Top of Extract to read

The reason the token types are represented this way is that the actual tokenizer used by the Python interpreter is not the tokenize module; it is a much more efficient, but equivalent implementation written in C. C does not have an object system like Python. Instead, enumerated types are represented by integers (actually, tokenizer.c has a large array of the token types. The integer value of each token is its index in that array). The tokenize module is written in pure Python, but the token type values and names mirror those from the C tokenizer, with three exceptions: COMMENT, NL, and ENCODING.

All token types are defined in the token module, but the tokenize module does from token import *, so they can be imported from tokenize as well. Therefore, it is easiest to just import everything from tokenize. Furthermore, the aforementioned COMMENT, NL, and ENCODING tokens are not importable from token prior to Python 3.7, only from tokenize.

The tok_name Dictionary#

The dictionary tok_name maps the tokens back to their names:

>>> import tokenize
>>> tokenize.STRING
3
>>> tokenize.tok_name[tokenize.STRING] # Can also use token.tok_name
'STRING'

The Tokens#

To simplify the below sections, the following utility function is used for all the examples:

>>> import io
>>> def print_tokens(s):
...     for tok in tokenize.tokenize(io.BytesIO(s.encode('utf-8')).readline):
...         print(tok)

ENDMARKER#

This is always the last token emitted by tokenize(), unless it raises an exception. The string and line attributes are always ''. The start and end lines are always one more than the total number of lines in the input, and the start and end columns are always 0.

Bottom of Extract to read

What to work on:
1 > Using the extract on Python's tokenize module, explain in one to three sentences why the token types are represented as integers.
2 > Write what follows the last sentence of the extract on Python's tokenize module.
The rows that come next are separate material and have no connection to the extract on Python's tokenize module.

Top of Dataset excerpts

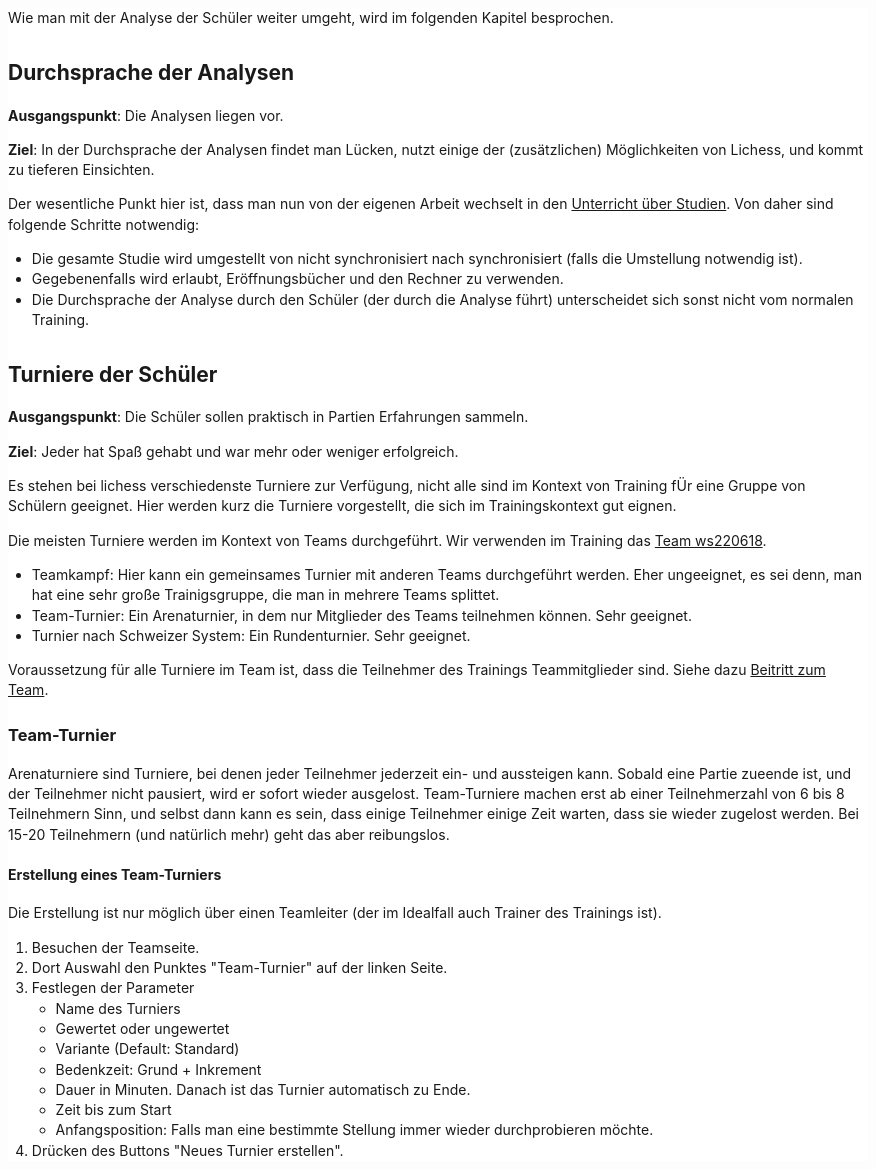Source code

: Wie man mit der Analyse der Schüler weiter umgeht, wird im folgenden Kapitel besprochen.

## Durchsprache der Analysen

**Ausgangspunkt**: Die Analysen liegen vor.

**Ziel**: In der Durchsprache der Analysen findet man Lücken, nutzt einige der (zusätzlichen) Möglichkeiten von Lichess, und kommt zu tieferen Einsichten.

Der wesentliche Punkt hier ist, dass man nun von der eigenen Arbeit wechselt in den [Unterricht über Studien](#unterricht-über-studien). Von daher sind folgende Schritte notwendig:

* Die gesamte Studie wird umgestellt von nicht synchronisiert nach synchronisiert (falls die Umstellung notwendig ist).
* Gegebenenfalls wird erlaubt, Eröffnungsbücher und den Rechner zu verwenden.
* Die Durchsprache der Analyse durch den Schüler (der durch die Analyse führt) unterscheidet sich sonst nicht vom normalen Training.

## Turniere der Schüler

**Ausgangspunkt**: Die Schüler sollen praktisch in Partien Erfahrungen sammeln.

**Ziel**: Jeder hat Spaß gehabt und war mehr oder weniger erfolgreich.

Es stehen bei lichess verschiedenste Turniere zur Verfügung, nicht alle sind im Kontext von Training fÜr eine Gruppe von Schülern geeignet. Hier werden kurz die Turniere vorgestellt, die sich im Trainingskontext gut eignen.

Die meisten Turniere werden im Kontext von Teams durchgeführt. Wir verwenden im Training das [Team ws220618](https://lichess.org/team/ws220618).

* Teamkampf: Hier kann ein gemeinsames Turnier mit anderen Teams durchgeführt werden. Eher ungeeignet, es sei denn, man hat eine sehr große Trainigsgruppe, die man in mehrere Teams splittet.
* Team-Turnier: Ein Arenaturnier, in dem nur Mitglieder des Teams teilnehmen können. Sehr geeignet.
* Turnier nach Schweizer System: Ein Rundenturnier. Sehr geeignet.

Voraussetzung für alle Turniere im Team ist, dass die Teilnehmer des Trainings Teammitglieder sind. Siehe dazu [Beitritt zum Team](lichess.md#erstellung-und-nutzung-eines-teams).

### Team-Turnier

Arenaturniere sind Turniere, bei denen jeder Teilnehmer jederzeit ein- und aussteigen kann. Sobald eine Partie zueende ist, und der Teilnehmer nicht pausiert, wird er sofort wieder ausgelost. Team-Turniere machen erst ab einer Teilnehmerzahl von 6 bis 8 Teilnehmern Sinn, und selbst dann kann es sein, dass einige Teilnehmer einige Zeit warten, dass sie wieder zugelost werden. Bei 15-20 Teilnehmern (und natürlich mehr) geht das aber reibungslos.

#### Erstellung eines Team-Turniers

Die Erstellung ist nur möglich über einen Teamleiter (der im Idealfall auch Trainer des Trainings ist).

1. Besuchen der Teamseite.
2. Dort Auswahl den Punktes "Team-Turnier" auf der linken Seite.
3. Festlegen der Parameter
   * Name des Turniers
   * Gewertet oder ungewertet
   * Variante (Default: Standard)
   * Bedenkzeit: Grund + Inkrement
   * Dauer in Minuten. Danach ist das Turnier automatisch zu Ende.
   * Zeit bis zum Start
   * Anfangsposition: Falls man eine bestimmte Stellung immer wieder durchprobieren möchte.
4. Drücken des Buttons "Neues Turnier erstellen".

Bottom of Dataset excerpts

Exercise responses:
1 > The tokenizer the Python interpreter actually uses is a more efficient C implementation, and C has no object system like Python's, so enumerated types are integers; each token's value is its index in a large array in tokenizer.c. The pure-Python tokenize module mirrors those C values and names, except for COMMENT, NL, and ENCODING.

2 >
For most applications it is not necessary to explicitly worry about ENDMARKER, because tokenize() stops iteration after the last token is yielded.

>>> print_tokens('x + 1\n')
TokenInfo(type=63 (ENCODING), string='utf-8', start=(0, 0), end=(0, 0), line='')
TokenInfo(type=1 (NAME), string='x', start=(1, 0), end=(1, 1), line='x + 1\n')
TokenInfo(type=54 (OP), string='+', start=(1, 2), end=(1, 3), line='x + 1\n')
TokenInfo(type=2 (NUMBER), string='1', start=(1, 4), end=(1, 5), line='x + 1\n')
TokenInfo(type=4 (NEWLINE), string='\n', start=(1, 5), end=(1, 6), line='x + 1\n')
TokenInfo(type=0 (ENDMARKER), string='', start=(2, 0), end=(2, 0), line='')
>>> print_tokens('')
TokenInfo(type=63 (ENCODING), string='utf-8', start=(0, 0), end=(0, 0), line='')
TokenInfo(type=0 (ENDMARKER), string='', start=(1, 0), end=(1, 0), line='')

NAME#

The NAME token type is used for any Python identifier, as well as every keyword. Keywords are Python names that are reserved, that is, they cannot be assigned to, such as for, def, and True.

>>> print_tokens('a or α\n')
TokenInfo(type=63 (ENCODING), string='utf-8', start=(0, 0), end=(0, 0), line='')
TokenInfo(type=1 (NAME), string='a', start=(1, 0), end=(1, 1), line='a or α\n')
TokenInfo(type=1 (NAME), string='or', start=(1, 2), end=(1, 4), line='a or α\n')
TokenInfo(type=1 (NAME), string='α', start=(1, 5), end=(1, 6), line='a or α\n')
TokenInfo(type=4 (NEWLINE), string='\n', start=(1, 6), end=(1, 7), line='a or α\n')
TokenInfo(type=0 (ENDMARKER), string='', start=(2, 0), end=(2, 0), line='')

To tell if a NAME token is a keyword, use keyword.iskeyword() on the string.

>>> import keyword
>>> keyword.iskeyword('or')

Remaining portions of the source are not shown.